### Extracted records
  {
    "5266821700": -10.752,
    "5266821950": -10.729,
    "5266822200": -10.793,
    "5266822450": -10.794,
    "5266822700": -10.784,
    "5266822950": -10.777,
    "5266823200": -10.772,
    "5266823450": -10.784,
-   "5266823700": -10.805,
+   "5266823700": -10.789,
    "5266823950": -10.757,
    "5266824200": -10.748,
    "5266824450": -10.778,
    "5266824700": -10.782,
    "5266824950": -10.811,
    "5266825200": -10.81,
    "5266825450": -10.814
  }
######
Directive - Extract the full listing above without alteration.

Written answer -
  {
    "5266821700": -10.752,
    "5266821950": -10.729,
    "5266822200": -10.793,
    "5266822450": -10.794,
    "5266822700": -10.784,
    "5266822950": -10.777,
    "5266823200": -10.772,
    "5266823450": -10.784,
-   "5266823700": -10.805,
+   "5266823700": -10.789,
    "5266823950": -10.757,
    "5266824200": -10.748,
    "5266824450": -10.778,
    "5266824700": -10.782,
    "5266824950": -10.811,
    "5266825200": -10.81,
    "5266825450": -10.814
  }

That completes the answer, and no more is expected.